→ **Transcribed page contents**
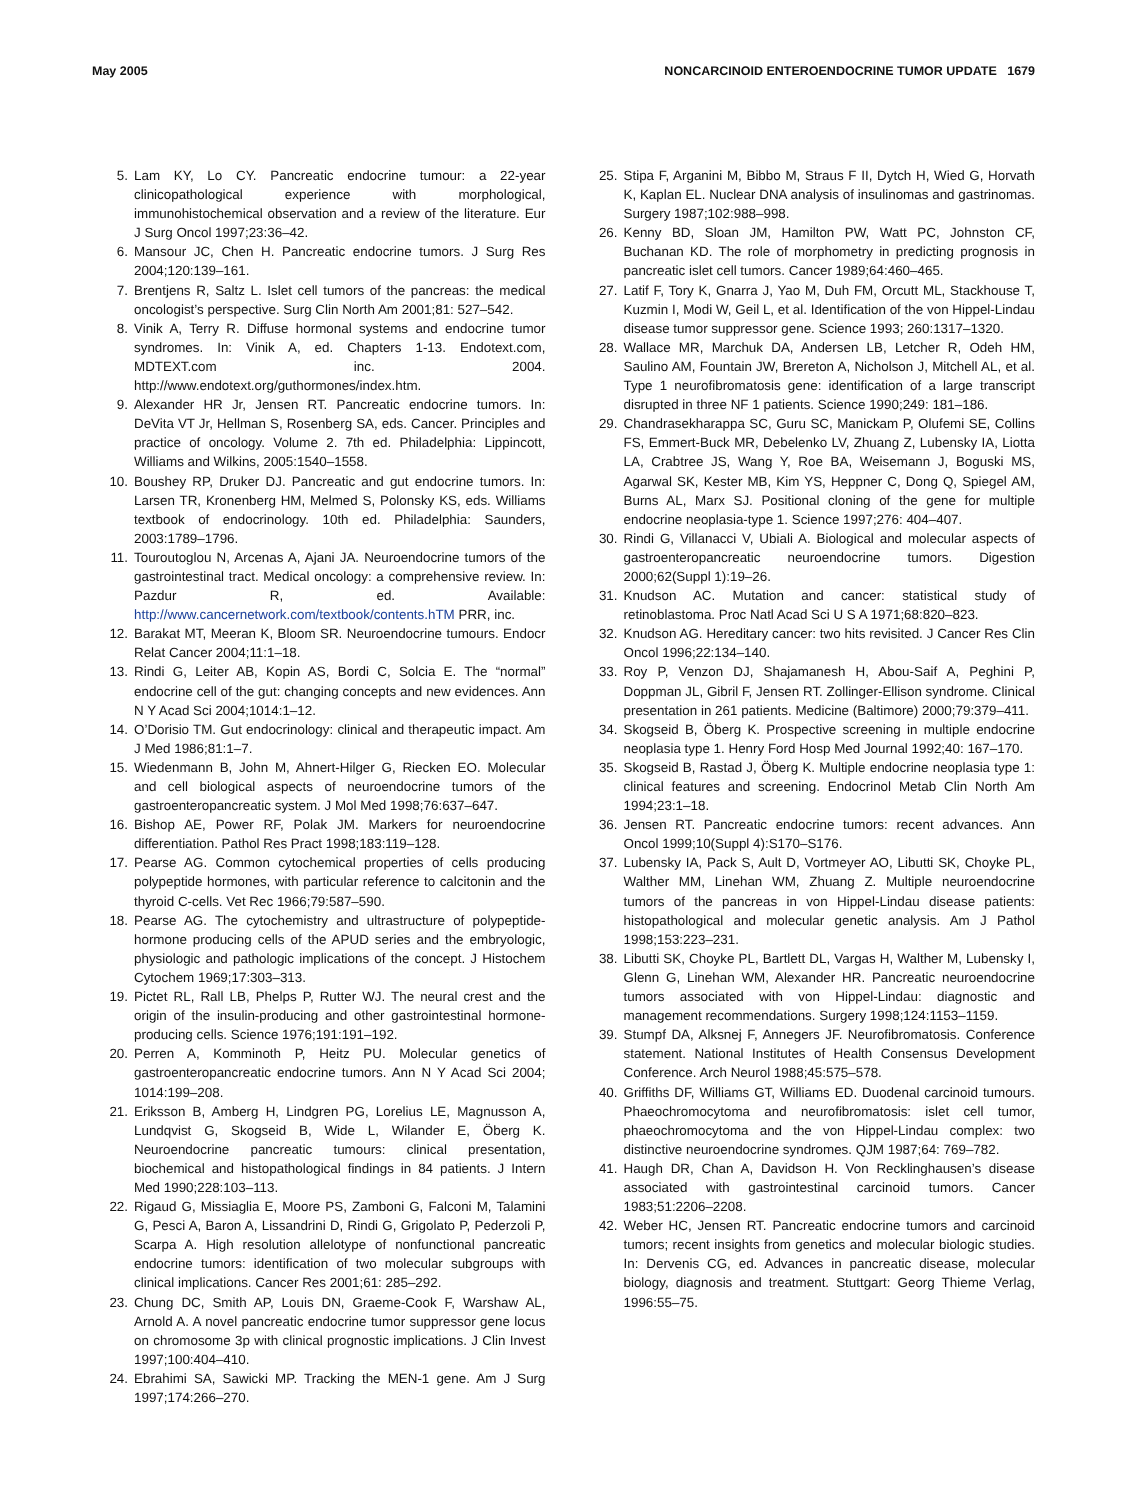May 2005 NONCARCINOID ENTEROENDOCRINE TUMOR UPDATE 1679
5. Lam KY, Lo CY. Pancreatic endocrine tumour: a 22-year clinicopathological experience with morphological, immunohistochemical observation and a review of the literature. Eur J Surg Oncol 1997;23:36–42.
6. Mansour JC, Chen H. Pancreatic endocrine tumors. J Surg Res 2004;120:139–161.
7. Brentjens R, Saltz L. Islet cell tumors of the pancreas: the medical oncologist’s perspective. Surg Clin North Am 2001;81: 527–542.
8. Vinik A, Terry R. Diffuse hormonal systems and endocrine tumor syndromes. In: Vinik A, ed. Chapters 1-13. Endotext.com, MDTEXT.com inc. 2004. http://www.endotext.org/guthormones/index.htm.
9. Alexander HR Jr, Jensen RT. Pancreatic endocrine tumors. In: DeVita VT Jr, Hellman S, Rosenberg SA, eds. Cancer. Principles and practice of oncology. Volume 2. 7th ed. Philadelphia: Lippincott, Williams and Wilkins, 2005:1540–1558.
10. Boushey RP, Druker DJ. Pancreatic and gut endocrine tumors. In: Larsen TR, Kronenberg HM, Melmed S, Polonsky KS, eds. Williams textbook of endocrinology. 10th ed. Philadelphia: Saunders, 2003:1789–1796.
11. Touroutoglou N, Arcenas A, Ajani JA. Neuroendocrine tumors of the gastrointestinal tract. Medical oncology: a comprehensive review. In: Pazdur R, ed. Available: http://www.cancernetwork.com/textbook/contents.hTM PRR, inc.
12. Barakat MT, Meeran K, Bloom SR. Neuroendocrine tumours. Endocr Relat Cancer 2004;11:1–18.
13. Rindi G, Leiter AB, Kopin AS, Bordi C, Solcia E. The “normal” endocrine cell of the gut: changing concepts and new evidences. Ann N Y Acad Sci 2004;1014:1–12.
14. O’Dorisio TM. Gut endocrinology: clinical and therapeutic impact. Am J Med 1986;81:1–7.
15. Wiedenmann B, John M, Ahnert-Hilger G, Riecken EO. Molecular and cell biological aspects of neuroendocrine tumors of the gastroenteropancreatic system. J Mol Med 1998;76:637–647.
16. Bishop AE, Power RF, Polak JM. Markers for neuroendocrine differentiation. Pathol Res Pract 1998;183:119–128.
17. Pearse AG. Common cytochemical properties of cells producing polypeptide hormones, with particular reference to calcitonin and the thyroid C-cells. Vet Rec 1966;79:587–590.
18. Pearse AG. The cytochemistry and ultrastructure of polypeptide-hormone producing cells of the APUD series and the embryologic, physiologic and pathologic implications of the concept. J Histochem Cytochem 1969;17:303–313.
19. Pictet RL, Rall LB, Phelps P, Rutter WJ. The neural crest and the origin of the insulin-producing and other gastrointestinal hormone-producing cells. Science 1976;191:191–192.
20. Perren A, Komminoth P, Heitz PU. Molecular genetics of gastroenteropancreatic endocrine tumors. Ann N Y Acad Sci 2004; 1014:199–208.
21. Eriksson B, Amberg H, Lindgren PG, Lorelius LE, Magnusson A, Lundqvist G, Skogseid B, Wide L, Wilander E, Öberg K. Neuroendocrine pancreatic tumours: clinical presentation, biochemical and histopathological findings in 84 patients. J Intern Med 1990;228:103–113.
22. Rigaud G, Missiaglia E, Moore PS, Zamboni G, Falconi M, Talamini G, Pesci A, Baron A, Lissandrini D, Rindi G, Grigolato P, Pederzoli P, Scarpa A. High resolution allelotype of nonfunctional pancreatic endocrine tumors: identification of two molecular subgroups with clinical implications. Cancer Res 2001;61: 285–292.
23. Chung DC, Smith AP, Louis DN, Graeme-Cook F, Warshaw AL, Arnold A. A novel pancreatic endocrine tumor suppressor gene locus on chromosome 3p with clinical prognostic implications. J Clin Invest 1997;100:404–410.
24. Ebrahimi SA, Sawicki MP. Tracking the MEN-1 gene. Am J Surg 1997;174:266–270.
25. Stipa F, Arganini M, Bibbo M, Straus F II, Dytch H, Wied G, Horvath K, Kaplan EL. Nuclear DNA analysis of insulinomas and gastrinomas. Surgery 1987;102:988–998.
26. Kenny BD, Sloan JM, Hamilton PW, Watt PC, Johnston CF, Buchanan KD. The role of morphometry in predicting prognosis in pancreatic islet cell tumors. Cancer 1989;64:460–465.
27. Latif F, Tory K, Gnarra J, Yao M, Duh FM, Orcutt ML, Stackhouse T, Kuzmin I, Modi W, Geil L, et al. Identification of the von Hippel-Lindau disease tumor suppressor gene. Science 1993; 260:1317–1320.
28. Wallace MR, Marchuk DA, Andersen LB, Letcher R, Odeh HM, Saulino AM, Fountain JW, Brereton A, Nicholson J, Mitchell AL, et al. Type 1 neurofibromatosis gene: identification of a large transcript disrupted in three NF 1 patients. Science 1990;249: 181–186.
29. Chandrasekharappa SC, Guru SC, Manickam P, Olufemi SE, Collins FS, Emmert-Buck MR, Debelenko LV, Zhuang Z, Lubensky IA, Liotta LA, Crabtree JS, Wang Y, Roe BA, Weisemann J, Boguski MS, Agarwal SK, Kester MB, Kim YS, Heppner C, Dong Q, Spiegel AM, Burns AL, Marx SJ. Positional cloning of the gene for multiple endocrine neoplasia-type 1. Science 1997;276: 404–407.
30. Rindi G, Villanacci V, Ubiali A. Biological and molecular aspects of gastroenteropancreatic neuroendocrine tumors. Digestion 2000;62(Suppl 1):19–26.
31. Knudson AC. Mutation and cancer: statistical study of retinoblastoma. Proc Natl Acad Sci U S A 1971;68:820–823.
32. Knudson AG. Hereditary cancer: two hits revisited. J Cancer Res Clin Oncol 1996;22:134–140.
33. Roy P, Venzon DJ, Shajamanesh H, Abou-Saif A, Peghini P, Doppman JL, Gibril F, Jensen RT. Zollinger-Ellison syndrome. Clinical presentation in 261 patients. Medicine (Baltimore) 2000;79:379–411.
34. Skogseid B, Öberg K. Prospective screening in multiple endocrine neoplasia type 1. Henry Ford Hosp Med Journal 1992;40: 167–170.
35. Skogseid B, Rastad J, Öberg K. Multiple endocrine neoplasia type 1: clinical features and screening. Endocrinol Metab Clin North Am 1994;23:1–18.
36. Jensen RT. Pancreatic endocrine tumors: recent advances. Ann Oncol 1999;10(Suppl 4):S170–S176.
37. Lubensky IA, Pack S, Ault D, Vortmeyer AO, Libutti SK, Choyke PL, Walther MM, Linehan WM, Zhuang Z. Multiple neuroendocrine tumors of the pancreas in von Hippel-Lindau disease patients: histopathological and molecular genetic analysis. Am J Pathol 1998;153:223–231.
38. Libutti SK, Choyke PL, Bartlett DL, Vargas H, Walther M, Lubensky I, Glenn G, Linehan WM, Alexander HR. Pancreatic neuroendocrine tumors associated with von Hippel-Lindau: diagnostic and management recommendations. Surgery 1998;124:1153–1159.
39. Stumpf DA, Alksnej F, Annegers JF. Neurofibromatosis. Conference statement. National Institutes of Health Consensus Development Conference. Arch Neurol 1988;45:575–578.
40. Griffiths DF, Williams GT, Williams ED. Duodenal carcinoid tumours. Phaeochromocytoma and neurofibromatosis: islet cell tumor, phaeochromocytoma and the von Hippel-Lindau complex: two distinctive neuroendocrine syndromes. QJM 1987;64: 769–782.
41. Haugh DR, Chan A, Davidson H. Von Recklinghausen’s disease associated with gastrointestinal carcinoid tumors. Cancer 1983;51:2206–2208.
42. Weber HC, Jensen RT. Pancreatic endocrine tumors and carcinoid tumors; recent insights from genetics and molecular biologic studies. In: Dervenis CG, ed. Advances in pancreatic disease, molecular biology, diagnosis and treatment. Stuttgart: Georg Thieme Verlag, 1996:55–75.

→ **What to work on**
The lines that contain the word "oncology" are wanted; copy each of them from the records.

→ **Written answer**
9. Alexander HR Jr, Jensen RT. Pancreatic endocrine tumors. In: DeVita VT Jr, Hellman S, Rosenberg SA, eds. Cancer. Principles and practice of oncology. Volume 2. 7th ed. Philadelphia: Lippincott, Williams and Wilkins, 2005:1540–1558.
11. Touroutoglou N, Arcenas A, Ajani JA. Neuroendocrine tumors of the gastrointestinal tract. Medical oncology: a comprehensive review. In: Pazdur R, ed. Available: http://www.cancernetwork.com/textbook/contents.hTM PRR, inc.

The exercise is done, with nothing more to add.